TASK BRIEF:
Reproduce, word for word, the whole passage below on estimating gaze depth with a single camera.

TEXT FOR ANALYSIS:
━━━━━━━━━━━━━━━━━━━━━━━━━━━━━━
Monocular Based Method
Many existing studies rely on binocular methods. In contrast, our approach uses monocular images to estimate gaze depth even in environments where binocular information is unavailable.
Various Gaze Depth Ranges
We set the gaze depth range from 15 cm to 60 cm at intervals of 5 cm. Compared to previous studies, this setup provides a broader and more detailed range, enabling us to observe changes in ocular features corresponding to small variations in gaze depth.
Low-Cost Method
While most previous eye tracking studies require capturing the information of both eyes, we estimate gaze depth by capturing the information of just one eye using a single camera. This approach reduces both computational complexity and cost.

The above contributions are detailed in the Section 4. The remainder of this paper is organized as follows: Section 2 reviews related work on eye tracking with a focus on gaze depth estimation, and highlights how our approach differs; Section 3 describes the features and images used to estimate gaze depth along with the feature extraction algorithm and analysis method; Section 4 presents the experimental design and results; in Section 5, we compare the performance of our method with existing binocular based approaches; finally, Section 6 concludes the paper with a discussion of limitations and future work.
━━━━━━━━━━━━━━━━━━━━━━━━━━━━━━
DATA EXCERPTS:
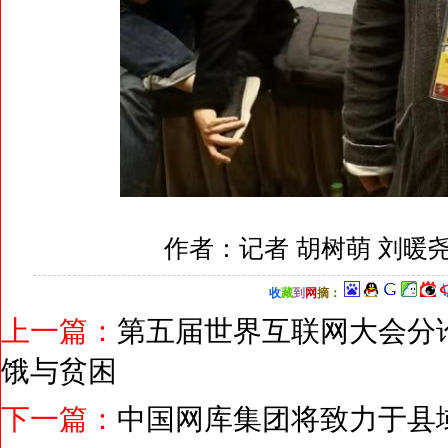
作者：记者 胡树萌 刘暖
收
藏
到
网
摘
：
上一篇：
第五届世界互联网大会分
饿与贫困
下一篇：
中国网库集团将致力于县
━━━━━━━━━━━━━━━━━━━━━━━━━━━━━━
WRITTEN SOLUTION:
Monocular Based Method
Many existing studies rely on binocular methods. In contrast, our approach uses monocular images to estimate gaze depth even in environments where binocular information is unavailable.
Various Gaze Depth Ranges
We set the gaze depth range from 15 cm to 60 cm at intervals of 5 cm. Compared to previous studies, this setup provides a broader and more detailed range, enabling us to observe changes in ocular features corresponding to small variations in gaze depth.
Low-Cost Method
While most previous eye tracking studies require capturing the information of both eyes, we estimate gaze depth by capturing the information of just one eye using a single camera. This approach reduces both computational complexity and cost.

The above contributions are detailed in the Section 4. The remainder of this paper is organized as follows: Section 2 reviews related work on eye tracking with a focus on gaze depth estimation, and highlights how our approach differs; Section 3 describes the features and images used to estimate gaze depth along with the feature extraction algorithm and analysis method; Section 4 presents the experimental design and results; in Section 5, we compare the performance of our method with existing binocular based approaches; finally, Section 6 concludes the paper with a discussion of limitations and future work.